* **To do**
Rewrite every line of the data below as one numbered list, skipping blank lines and leaving out the pictures.

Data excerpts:
—————

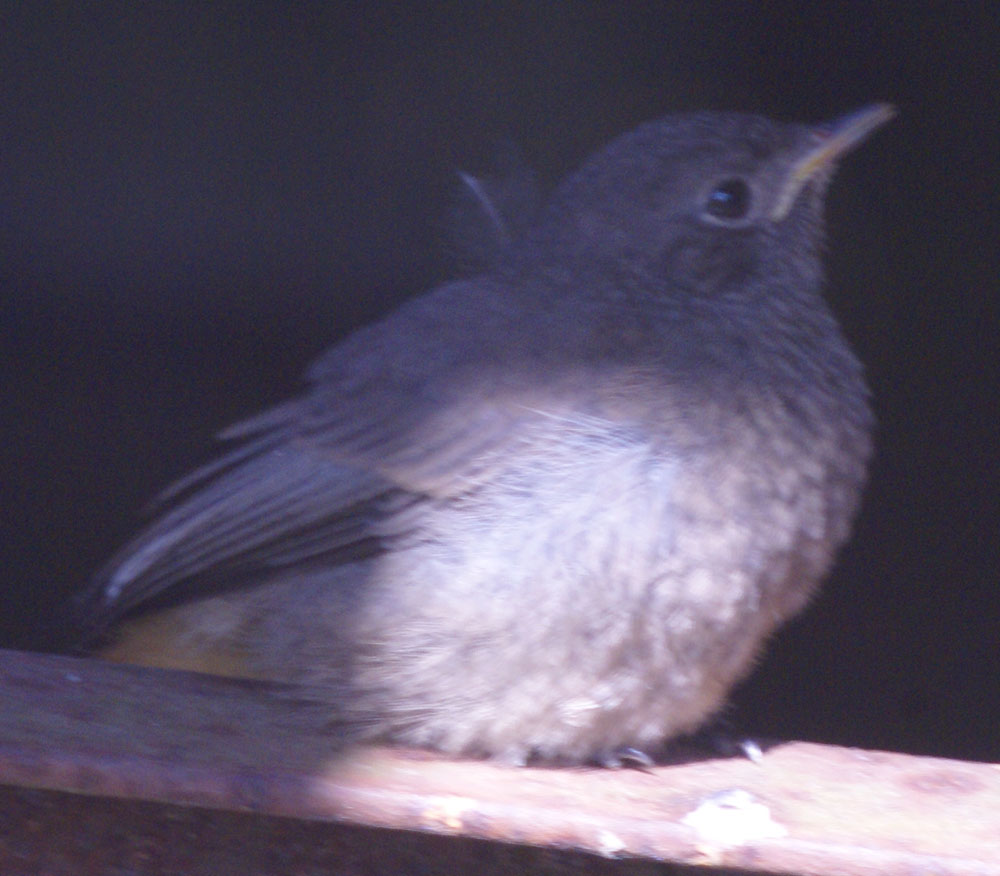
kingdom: Animalia
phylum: Chordata
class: Aves
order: Passeriformes
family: Muscicapidae
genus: Phoenicurus
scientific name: Phoenicurus phoenicurus
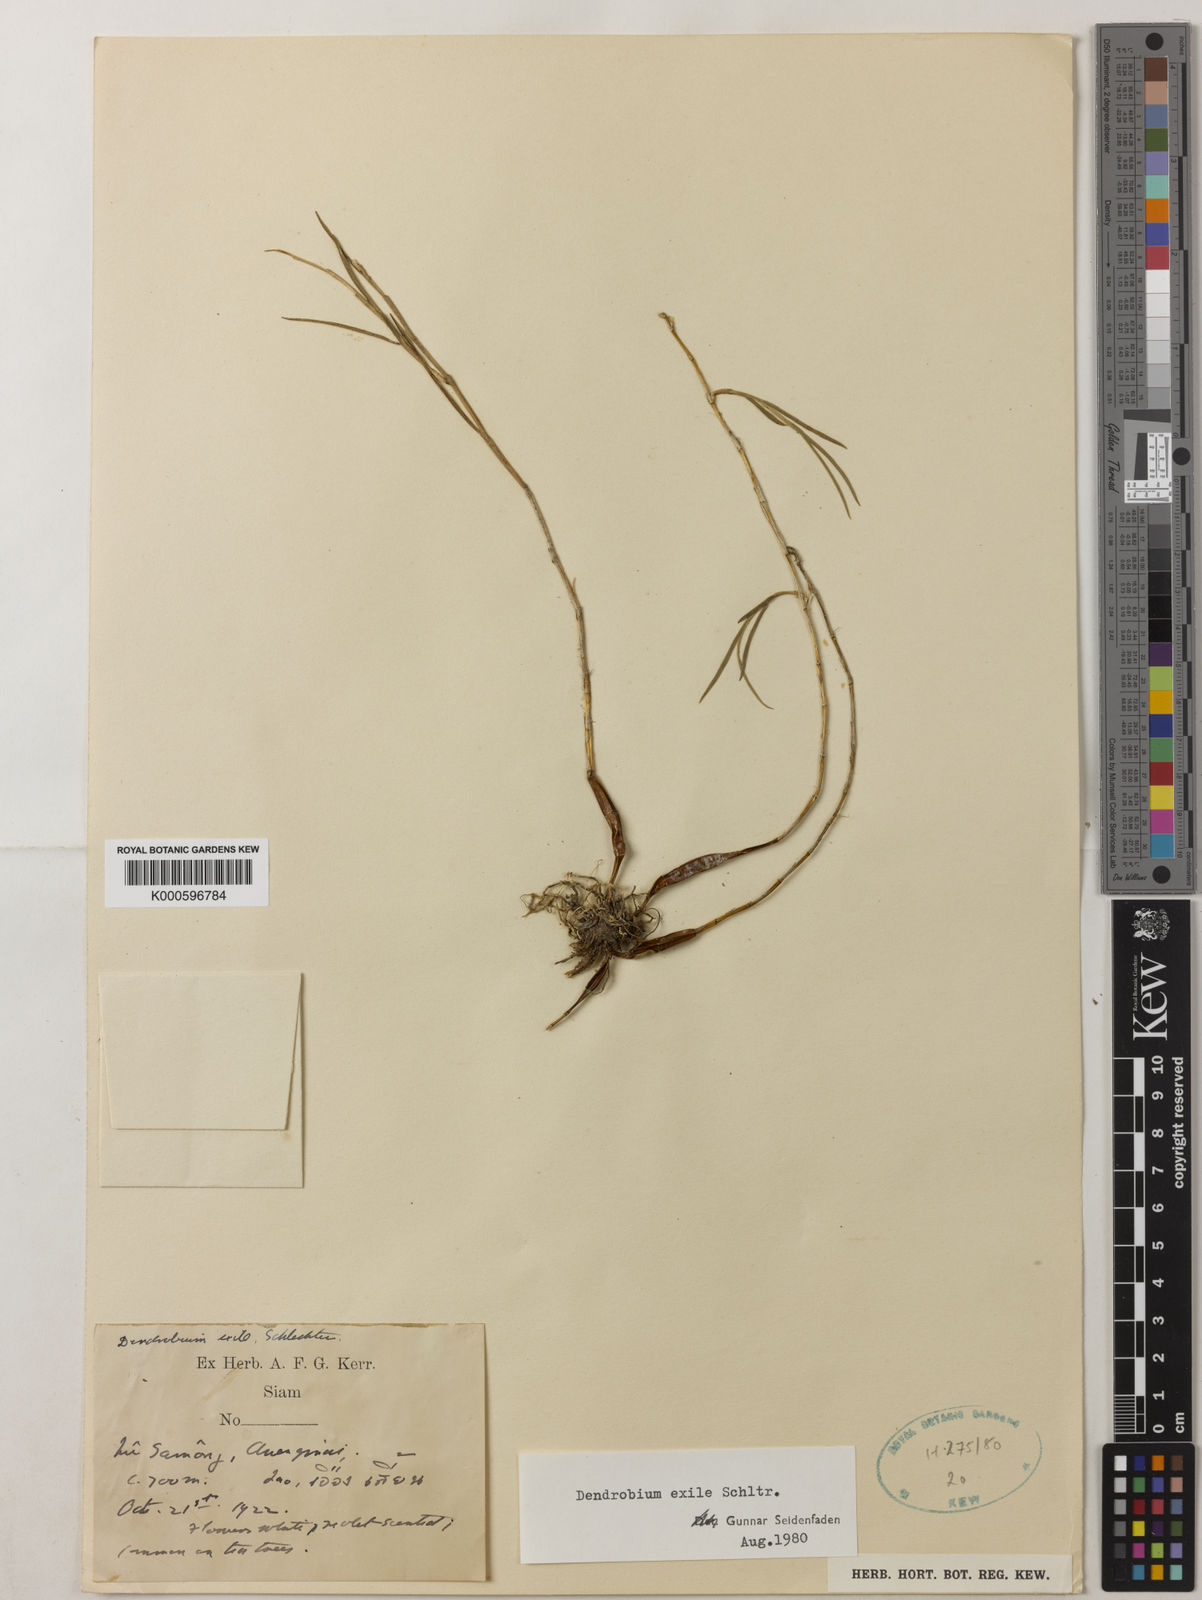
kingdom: Plantae
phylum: Tracheophyta
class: Liliopsida
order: Asparagales
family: Orchidaceae
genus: Dendrobium
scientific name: Dendrobium exile
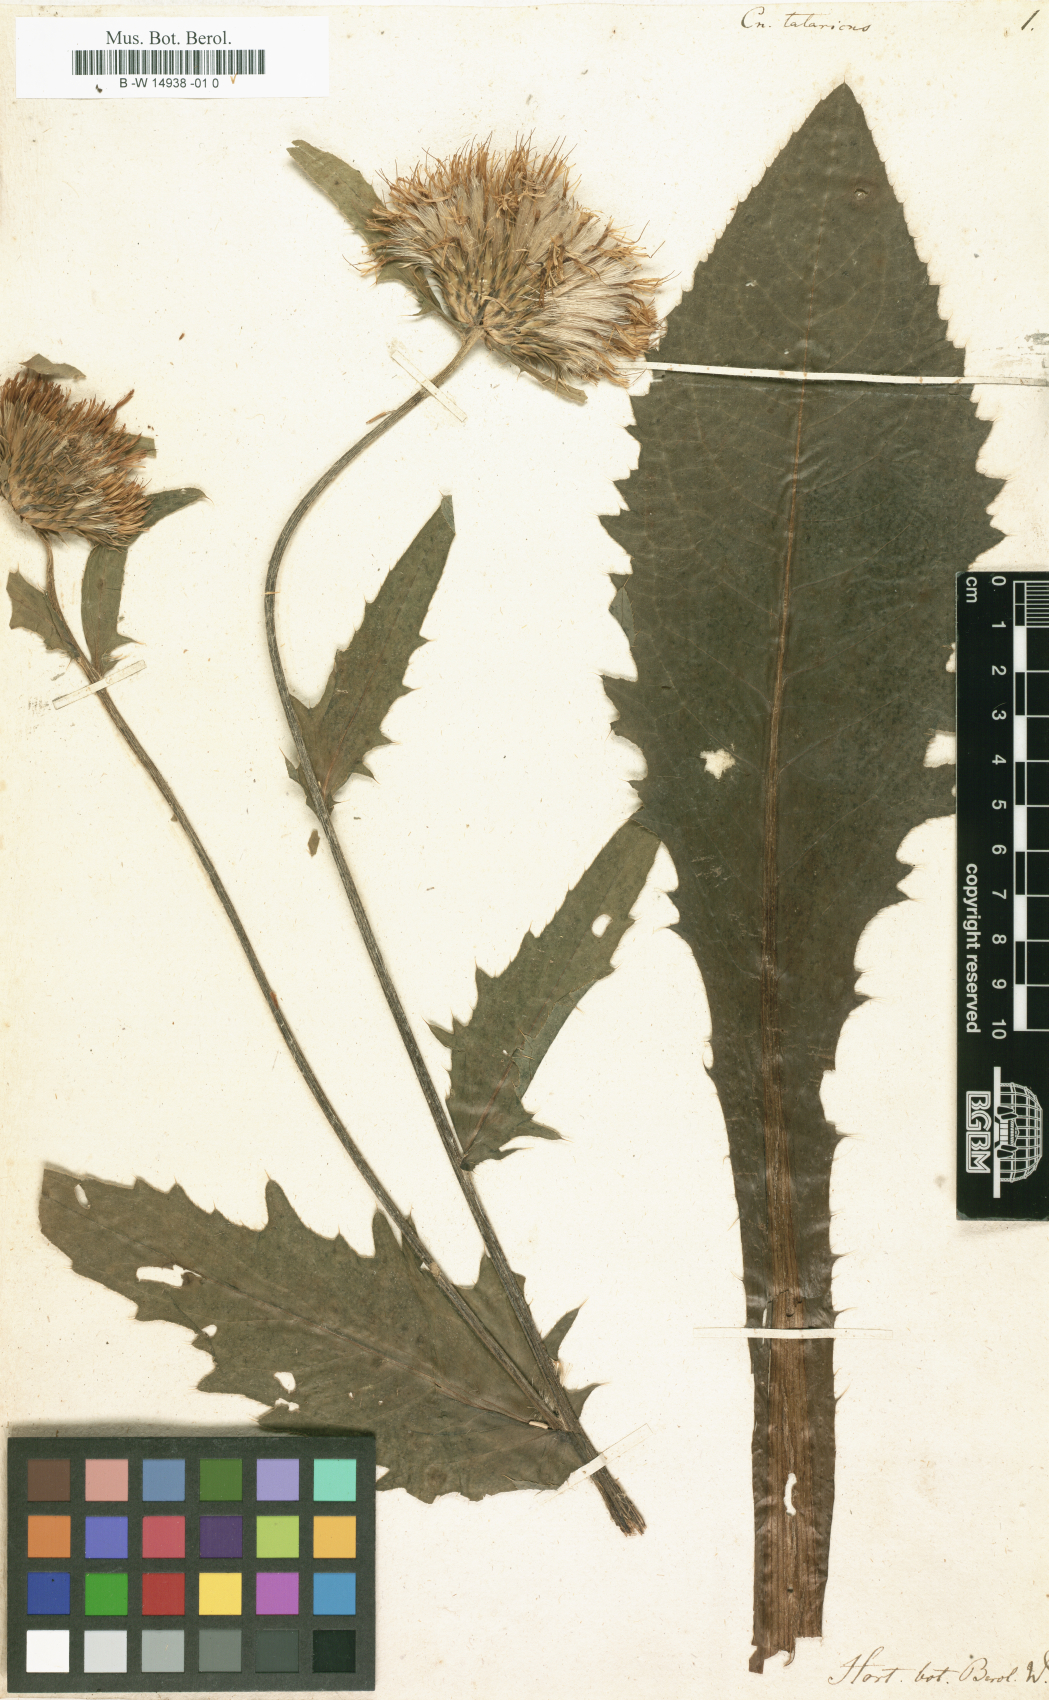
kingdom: Plantae
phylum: Tracheophyta
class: Magnoliopsida
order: Asterales
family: Asteraceae
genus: Cirsium
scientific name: Cirsium canum x oleraceum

—————

* **Finished task**
1. kingdom: Animalia
2. phylum: Chordata
3. class: Aves
4. order: Passeriformes
5. family: Muscicapidae
6. genus: Phoenicurus
7. scientific name: Phoenicurus phoenicurus
8. kingdom: Plantae
9. phylum: Tracheophyta
10. class: Liliopsida
11. order: Asparagales
12. family: Orchidaceae
13. genus: Dendrobium
14. scientific name: Dendrobium exile
15. kingdom: Plantae
16. phylum: Tracheophyta
17. class: Magnoliopsida
18. order: Asterales
19. family: Asteraceae
20. genus: Cirsium
21. scientific name: Cirsium canum x oleraceum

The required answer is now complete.